In Pennsylvania, the ballot referendum asks voters for permission to borrow $400 million to improve water and sewer infrastructure.

The bond, if passed, would be in addition to the $800 million the 2008 budget already authorized to upgrade plants, primarily in the watersheds that drain into the struggling Chesapeake Bay.

The economy being what it is these days, the issuance of those bonds was put on hold last month because of the state of the bond market.

But that didn't keep Gov. Ed Rendell from promoting the issue during a campaign stop in Pottstown on Saturday.

The state government estimates Pennsylvania has a $36.5 billion need over the next 20 years to repair and upgrade water and wastewater systems. The state has 2,200 water systems and 1,100 sewage treatment systems.

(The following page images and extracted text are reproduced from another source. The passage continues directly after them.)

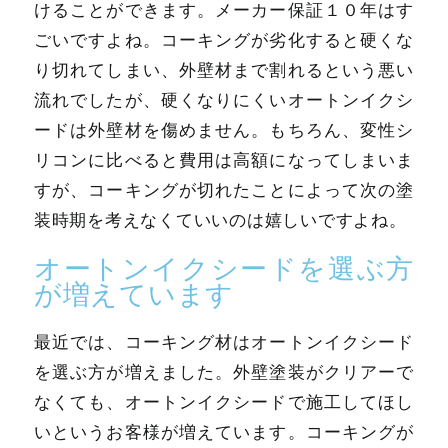
けることができます。メーカー保証１０年はす
ごいですよね。コーキングが劣化すると硬くな
り切れてしまい、外壁材まで割れるという悪い
流れでしたが、硬くなりにくいオートンイクシ
ードは外壁材を傷めません。もちろん、変性シ
リコンに比べると費用は高額になってしまいま
すが、コーキングが切れたことによって次の塗
装時期を考えなくていいのは嬉しいですよね。
オートンイクシードを選ぶ方
が増えています
最近では、コーキング材はオートンイクシード
を選ぶ方が増えました。外壁塗装がクリアーで
なくても、オートンイクシードで施工してほし
いというお客様が増えています。コーキングが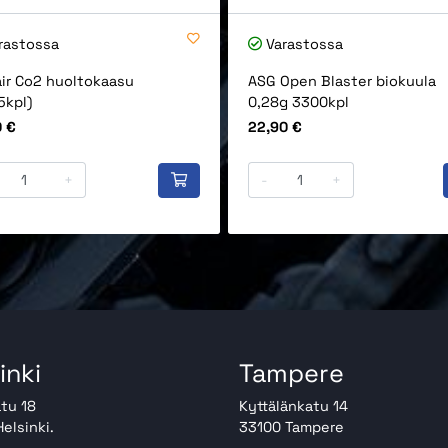
rastossa
Varastossa
ir Co2 huoltokaasu
ASG Open Blaster biokuula
5kpl)
0,28g 3300kpl
Hinta
0 €
22,90 €
+
-
+
inki
Tampere
tu 18
Kyttälänkatu 14
elsinki.
33100 Tampere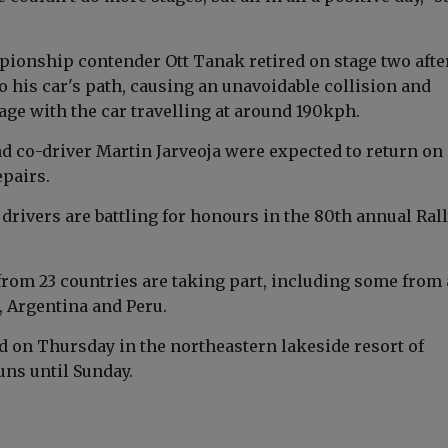
ionship contender Ott Tanak retired on stage two afte
o his car's path, causing an unavoidable collision and
age with the car travelling at around 190kph.
d co-driver Martin Jarveoja were expected to return on
epairs.
drivers are battling for honours in the 80th annual Ral
 from 23 countries are taking part, including some from 
a, Argentina and Peru.
d on Thursday in the northeastern lakeside resort of
uns until Sunday.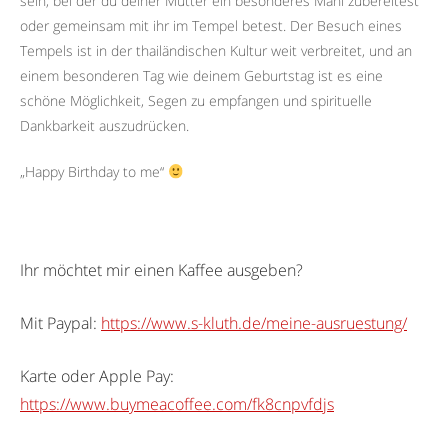
sein, bei der du deiner Mutter ein besonderes Mahl zubereitest
oder gemeinsam mit ihr im Tempel betest. Der Besuch eines
Tempels ist in der thailändischen Kultur weit verbreitet, und an
einem besonderen Tag wie deinem Geburtstag ist es eine
schöne Möglichkeit, Segen zu empfangen und spirituelle
Dankbarkeit auszudrücken.
„Happy Birthday to me“
Ihr möchtet mir einen Kaffee ausgeben?
Mit Paypal:
https://www.s-kluth.de/meine-ausruestung/
Karte oder Apple Pay:
https://www.buymeacoffee.com/fk8cnpvfdjs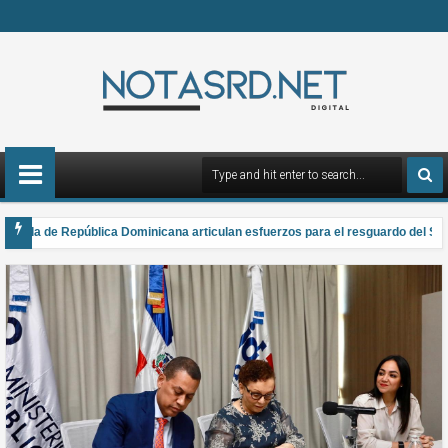
mada de República Dominicana articulan esfuerzos para el resguardo del Siste
gana el Premio Anual Nacional de Poesía Salomé Ureña de Henríquez 2026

Some taxpayer watchdog groups are urging voters to reject the measure because of the increased debt load it will place on Pennsylvanians.

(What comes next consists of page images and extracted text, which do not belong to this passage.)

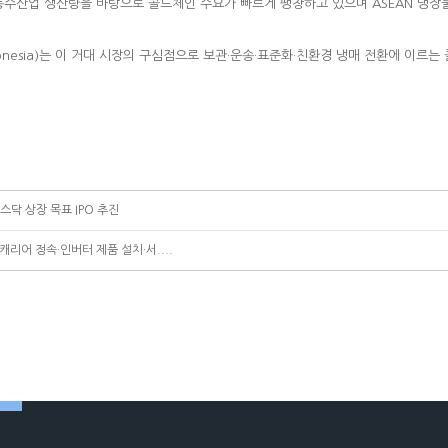
대한 농수산업 생산량을 바탕으로 콜드체인 수요가 빠르게 팽창하고 있으며 ASEAN 냉
gin Indonesia)는 이 거대 시장의 구심점으로 보관·운송·표준화·친환경 냉매 전환에
코스닥 상장 목표 IPO 추진
K·캐리어 정속·인버터 제품 설치·서....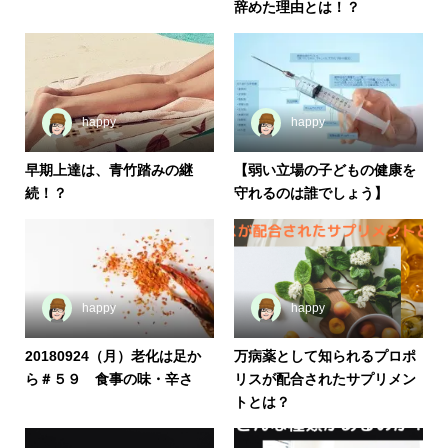
辞めた理由とは！？
happy
happy
早期上達は、青竹踏みの継
【弱い立場の子どもの健康を
続！？
守れるのは誰でしょう】
happy
happy
20180924（月）老化は足か
万病薬として知られるプロポ
ら＃５９ 食事の味・辛さ
リスが配合されたサプリメン
トとは？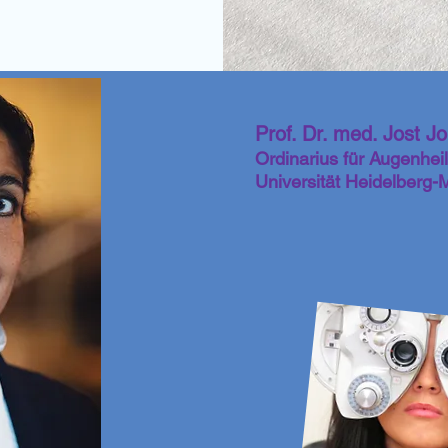
Prof. Dr. med. Jost J
Ordinarius für Augenhei
Universität Heidelberg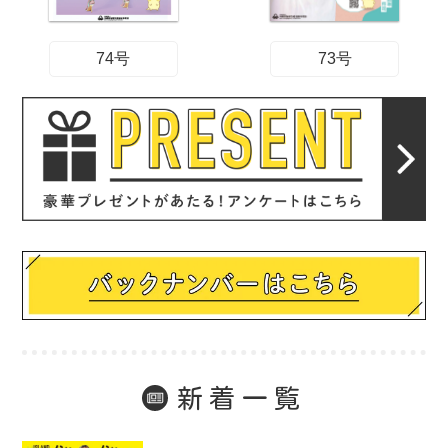
74号
73号
新着一覧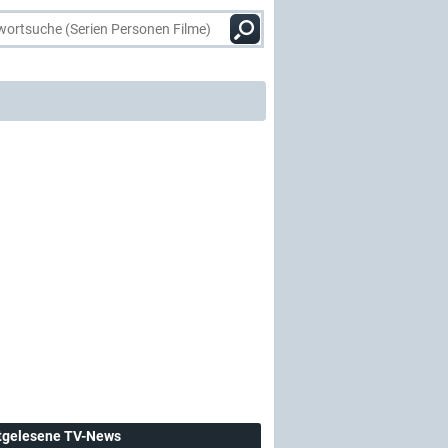
tgelesene TV-News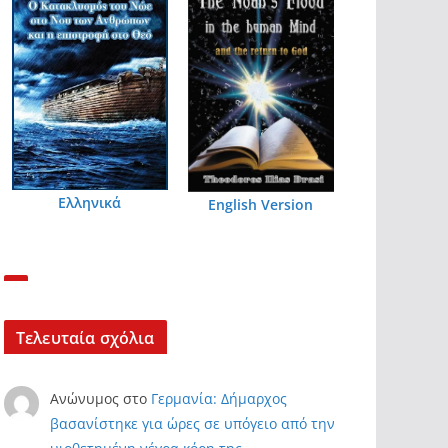
Ελληνικά
English Version
Τελευταία σχόλια
Ανώνυμος
στο
Γερμανία: Δήμαρχος
βασανίστηκε για ώρες σε υπόγειο από την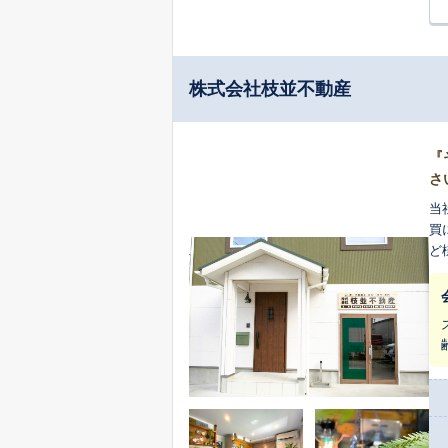
株式会社枝並不動産
『
さ
当
買
ど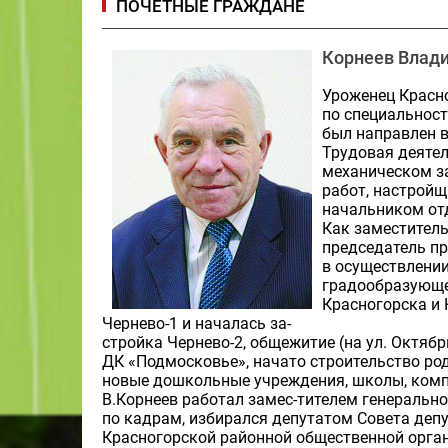
ПОЧЕТНЫЕ ГРАЖДАНЕ
Корнеев Влад
Уроженец Красн
по специальност
был направлен в
Трудовая деятел
механическом з
работ, настрой
начальником отд
Как заместитель
председатель пр
в осуществлени
градообразующе
Красногорска и 
Чернево-1 и началась за-
стройка Чернево-2, общежитие (на ул. Октяб
ДК «Подмосковье», начато строительство ро
новые дошкольные учреждения, школы, комп
В.Корнеев работал замес-тителем генерально
по кадрам, избирался депутатом Совета депу
Красногорской районной общественной органи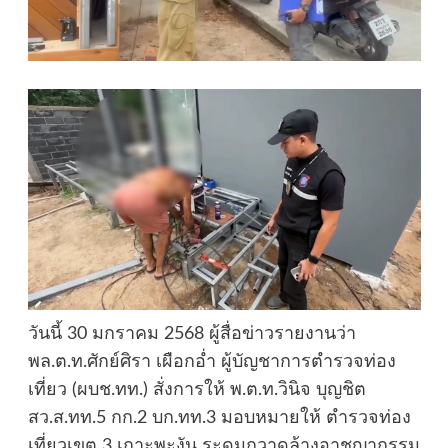
วันนี้ 30 มกราคม 2568 ผู้สื่อข่าวรายงานว่า
พล.ต.ท.ศักย์ศิรา เผือกอ่ำ ผู้บัญชาการตำรวจท่อง
เที่ยว (ผบช.ทท.) สั่งการให้ พ.ต.ท.วินิจ บุญชิต
สว.ส.ทท.5 กก.2 บก.ทท.3 มอบหมายให้ ตำรวจท่อง
เที่ยวเขต 3 เกาะพะงัน ระดมกวาดล้างอาชญากรรม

But Matthew J. Brouillette, president and CEO of the conservative Commonwealth Foundation
which opposes the measure, nonetheless predicted: "Most likely, voters will overwhelmingly approve this measure, just as they have in the past," he said, making specific reference to the $625 million for Growing Greener II in 2005.

Given that most sewer systems in established towns dump sewage, treated to various levels of cleanliness, into rivers that also serves as drinking water sources; and given that most of those towns, like Pottstown, are cash-strapped, it certainly seems like a better thing to spend money on than say, a new sports stadium.

But Pennsylvania is not alone in putting green questions to voters this Tuesday.

According to this article in USA Today, several states are asking green questions and many of them, have to do with promoting renewable energy sources.

According to the paper, three states have renewable energy questions on the ballot.

Missouri's initiative would require investor-owned utilities to buy or produce 15% of their electricity from renewable sources by 2020. It has broad support and no organized opposition, the paper reported.

Not so in California where an initiative that would require utilities to get half their power from renewable resources by 2025, setting the toughest standard in the nation, has drawn much opposition. Environmental groups, including the Sierra Club, and both political parties say it has too many loopholes.

Another California proposal would authorize $5 billion in bonds to give rebates for alternative-fuel vehicles and to promote renewable energy.

And a measure in Colorado would increase taxes on the oil and gas industry and use 10% of the revenue to promote energy efficiency and renewable sources. The oil and gas industry opposes it.

It will be interesting to see if the recent downturn in the economy will convince voters to pull back from measures which may cost them money in the near future, but save them money in the long run.

But given the nature of the presidential race, don't expect any screaming headlines on the subject until the dust settles.